Provided text
━━━

Marcos Antônio

Personal information
- Full name: Marcos Antônio dos Santos
- Date of birth: 15 November 1979 (age 45)
- Place of birth: Rio de Janeiro, Brazil
- Height: 1.81 m (5 ft 11+1⁄2 in)
- Position(s): Striker

Team information
- Current team: Bonsucesso

Senior career*
- Years: Team / Apps / (Gls)
- 1998–1999: CRB
- 2000: Madureira
- 2001–2002: Bom Jesus
- 2002–2003: Aves / 32 / (8)
- 2003–2004: Estoril / 6 / (1)
- 2004–2005: Sanjoanense / 35 / (6)
- 2005–2006: Oliveirense / 26 / (18)
- 2006–2007: Boavista / 9 / (0)
- 2007–2008: Trofense / 3 / (0)
- 2008–2009: Oliveirense / 29 / (3)
- 2010: Duque Caxias / 3 / (0)
- 2010: Bangu
- 2012–2013: Atlético Barra
- 2014–: Bonsucesso / 4 / (0)

━━━

Material provided
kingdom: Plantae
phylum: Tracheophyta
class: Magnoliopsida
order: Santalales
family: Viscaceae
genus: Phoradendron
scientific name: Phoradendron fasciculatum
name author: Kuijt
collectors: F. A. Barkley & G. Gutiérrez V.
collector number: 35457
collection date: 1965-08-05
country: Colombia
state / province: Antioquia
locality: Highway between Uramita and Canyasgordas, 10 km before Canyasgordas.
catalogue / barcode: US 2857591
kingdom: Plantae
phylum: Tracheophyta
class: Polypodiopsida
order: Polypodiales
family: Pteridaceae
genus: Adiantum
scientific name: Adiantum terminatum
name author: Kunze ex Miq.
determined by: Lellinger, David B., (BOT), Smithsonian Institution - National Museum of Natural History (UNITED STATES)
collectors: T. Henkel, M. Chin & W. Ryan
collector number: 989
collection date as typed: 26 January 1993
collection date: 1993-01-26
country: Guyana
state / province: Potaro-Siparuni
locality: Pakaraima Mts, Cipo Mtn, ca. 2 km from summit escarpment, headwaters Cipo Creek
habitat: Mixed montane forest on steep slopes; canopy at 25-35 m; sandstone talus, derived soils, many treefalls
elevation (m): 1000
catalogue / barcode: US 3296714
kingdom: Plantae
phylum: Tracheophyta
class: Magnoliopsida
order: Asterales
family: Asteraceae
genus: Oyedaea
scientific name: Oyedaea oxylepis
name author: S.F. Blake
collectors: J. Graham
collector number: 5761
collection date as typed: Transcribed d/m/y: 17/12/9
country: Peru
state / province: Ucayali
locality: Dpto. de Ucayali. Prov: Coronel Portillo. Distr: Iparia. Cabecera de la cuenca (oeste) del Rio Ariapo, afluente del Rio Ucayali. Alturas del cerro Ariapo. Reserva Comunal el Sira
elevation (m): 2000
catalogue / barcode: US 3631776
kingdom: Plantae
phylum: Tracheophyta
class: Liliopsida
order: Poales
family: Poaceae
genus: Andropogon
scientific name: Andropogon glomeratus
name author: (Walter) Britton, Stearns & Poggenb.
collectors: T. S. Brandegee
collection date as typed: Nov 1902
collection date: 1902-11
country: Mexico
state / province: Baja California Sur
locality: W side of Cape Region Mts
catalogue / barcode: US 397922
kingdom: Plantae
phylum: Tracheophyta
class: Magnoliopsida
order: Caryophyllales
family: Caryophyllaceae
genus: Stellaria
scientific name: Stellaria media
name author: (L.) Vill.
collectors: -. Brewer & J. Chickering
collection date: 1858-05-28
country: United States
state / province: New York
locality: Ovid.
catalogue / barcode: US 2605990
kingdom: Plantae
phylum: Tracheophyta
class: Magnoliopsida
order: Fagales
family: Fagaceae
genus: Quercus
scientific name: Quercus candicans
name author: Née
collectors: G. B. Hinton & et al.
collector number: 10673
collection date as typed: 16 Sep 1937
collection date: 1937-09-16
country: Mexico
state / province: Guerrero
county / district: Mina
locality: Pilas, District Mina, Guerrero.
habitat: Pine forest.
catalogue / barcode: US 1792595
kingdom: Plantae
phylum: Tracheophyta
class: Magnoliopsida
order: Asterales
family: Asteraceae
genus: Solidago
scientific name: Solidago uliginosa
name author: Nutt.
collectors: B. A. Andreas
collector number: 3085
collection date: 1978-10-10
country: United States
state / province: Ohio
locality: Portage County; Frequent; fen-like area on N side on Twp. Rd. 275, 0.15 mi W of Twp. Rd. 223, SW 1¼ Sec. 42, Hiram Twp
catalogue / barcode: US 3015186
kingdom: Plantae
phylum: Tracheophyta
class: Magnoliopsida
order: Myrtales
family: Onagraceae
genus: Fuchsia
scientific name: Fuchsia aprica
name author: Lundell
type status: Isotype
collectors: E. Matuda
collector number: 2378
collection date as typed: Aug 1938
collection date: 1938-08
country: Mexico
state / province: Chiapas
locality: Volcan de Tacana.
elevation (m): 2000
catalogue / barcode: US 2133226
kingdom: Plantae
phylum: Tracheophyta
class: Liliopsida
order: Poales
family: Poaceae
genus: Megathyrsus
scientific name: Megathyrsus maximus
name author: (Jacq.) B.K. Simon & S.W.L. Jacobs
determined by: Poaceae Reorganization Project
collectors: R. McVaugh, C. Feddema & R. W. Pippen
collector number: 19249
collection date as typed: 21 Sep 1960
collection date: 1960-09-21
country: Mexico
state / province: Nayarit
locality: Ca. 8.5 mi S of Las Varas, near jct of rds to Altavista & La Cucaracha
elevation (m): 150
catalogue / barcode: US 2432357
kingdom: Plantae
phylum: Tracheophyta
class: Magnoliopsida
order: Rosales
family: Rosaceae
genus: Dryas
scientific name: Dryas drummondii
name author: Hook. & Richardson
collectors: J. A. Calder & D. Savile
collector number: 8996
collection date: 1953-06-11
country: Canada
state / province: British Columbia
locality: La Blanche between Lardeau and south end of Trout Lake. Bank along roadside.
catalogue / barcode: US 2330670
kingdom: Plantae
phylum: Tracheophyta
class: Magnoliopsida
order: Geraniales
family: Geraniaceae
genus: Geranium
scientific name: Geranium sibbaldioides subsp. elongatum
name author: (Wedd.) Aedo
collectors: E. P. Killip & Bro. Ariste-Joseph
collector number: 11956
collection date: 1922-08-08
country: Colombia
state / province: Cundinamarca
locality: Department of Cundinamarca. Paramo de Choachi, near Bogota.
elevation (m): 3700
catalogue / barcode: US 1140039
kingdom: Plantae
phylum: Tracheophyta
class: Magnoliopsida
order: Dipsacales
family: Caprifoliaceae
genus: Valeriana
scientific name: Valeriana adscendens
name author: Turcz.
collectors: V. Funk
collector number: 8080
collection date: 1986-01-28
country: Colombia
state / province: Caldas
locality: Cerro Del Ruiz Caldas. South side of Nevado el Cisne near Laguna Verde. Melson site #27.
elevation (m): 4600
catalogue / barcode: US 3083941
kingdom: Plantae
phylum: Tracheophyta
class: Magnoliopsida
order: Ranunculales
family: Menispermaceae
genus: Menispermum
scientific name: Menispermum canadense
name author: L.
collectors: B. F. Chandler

━━━

Activity
Continue the Marcos Antônio profile after its last line.

The answer
= Marcos Antônio (footballer, born 1979) =

Brazilian footballer

Marcos Antônio dos Santos (born 15 November 1979), known as Marcos Antônio, is a Brazilian footballer who plays for Bonsucesso Futebol Clube as a striker.

==Club career==
Born in Rio de Janeiro, Marcos Antônio spent seven years of his professional career in Portugal, playing for C.D. Aves, G.D. Estoril Praia, A.D. Sanjoanense, U.D. Oliveirense (two spells), Boavista F.C. and C.D. Trofense.

He appeared in the top division with Boavista, starting in only one game in the 2006–07 season (182 minutes of action overall). Four of the other six years were spent in the second level.